Dr. Edward Rosenow is 43 years old and has for some time been regarded as brilliant in his field of medical research, a producer of “monumental work” as one person put it. A few weeks before influenza’s outbreak at Fort Devens, Massachusetts, Dr. Rosenow was a featured presenter and analyst at the Minnesota State Medical Association meeting. Today, at the Mayo Foundation for Medical Examination and Research in Rochester, Dr. Rosenow announces he is ready to distribute a vaccine for doctors to take. Three shots, each a week apart, for six to nine months and it’s expected, Dr. Rosenow states, that they will have immunity to influenza. It a rare step ahead when all anyone seems to do is fall further behind.
While the Minnesota medical profession celebrates Rosenow’s achievement, influenza chops down one stand of normalcy after another. Nationally, a ban on “fancy coffins” is declared. Judge Edwin Parker, Priorities Commisioner on the War Industries Board, dictates that only plain, sparse coffins may be made. To do otherwise, Parker explains, risks failure to meet the demand of corpses caused by influenza. At Cornell University students begin a week of in-room study; assignments will be completed in individual dorm rooms instead of classrooms. A newspaper editor in Santa Cruz, California suggests that influenza depends on travel to thrive and thus perhaps people should stay in their home counties.

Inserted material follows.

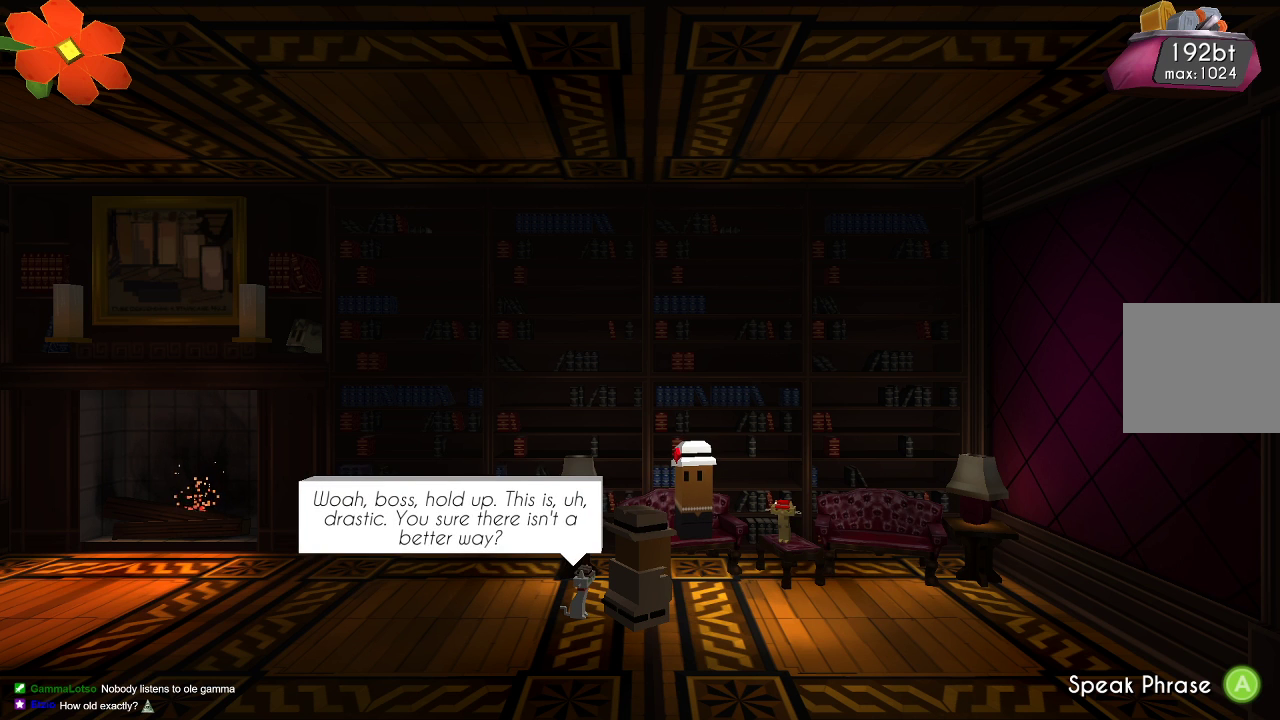
{"buttons": [], "left_stick": "center", "right_stick": "center", "events": [[100, "CROSS", "down"], [233, "CROSS", "up"]]}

The Masonic Lodge of Asheville, North Carolina meets and decides to that decades-old racial discrimination must be addressed in the struggle with influenza. Weeks before, a whites-only emergency hospital had opened to care for the rising numbers of influenza cases in the community. No one—not a single entity—had bothered to look at options available to black residents of Asheville until the Masons voted to put their “Temple” at the disposal of doctors treating black patients with influenza. Not all the timber cut down by influenza was bad.
The University of California begins a quarantine of all members of the Student Army Training Corps on campus. In addition, Professor of English and classical literature, Charles Gayley, cancels his planned lecture on “The Ideals of the Present War.” It seems the good professor, who was born on the birthday of George Washington, is a target for the other enemy in a different war—influenza.
Which brings a new context to the day. Influenza is killing more Americans in a few months of 1918 than did most of the American wars combined in the nation’s previous 143 years of existence.
In reality, this war and its battles are felt in every American home.
A thought for you on Day 45, April 26, 2020, forty-five days after President Trump declares Covid-19 a national emergency—the cancelled lecture. To a person, Americans who supported and waged the World War would tell you that they were fighting for one ideology and against another. They might have referred to it as a particular “way of life.” Professor Gayley was a widely-known public speaker who promoted and defended the war. His planned speech was an effort to define and organize the ideas served by the war which, in terms of deaths and locations of deaths, was already far less severe and jolting than influenza. Given influenza’s much greater effectiveness in uprooting and overturning daily life—hounding normalcy like a wolfpack chases its prey—it’s certainly possible that the depth of change will also produce a change of ideology? When things that are so fundamental are altered and reconfigured, the chances grow that, with them, related ideas, assumptions, and articles of faith may be equally altered and reconfigured as well. The Asheville Masons were acting on precisely this level. They reoriented some of the basic principles of local life because the combination of influenza and humanity demanded it. Not everyone agreed and the Masons didn’t go to the fullest extent of their changes. Nevertheless, a change occurs in the ways of living, of thinking, of believing. The good professor might have written the right speech for the wrong war. Can you feel your ideas changing?
(note to reader—I invite you to subscribe to this series/blog. The purpose of my posting in this series is the purpose of my enterprise at Historical Solutions—to explore the past in a new way that brings new and different value to you, both in the present (this minute) and on the edge of the future (what’s ahead or forward of this minute). The past is everything before now, the totality of all time before the present; history is a set of very small slices of the past that, for a particular reason, have been remembered. If you wish to contact me privately, please do not hesitate to text or call 317-407-3687)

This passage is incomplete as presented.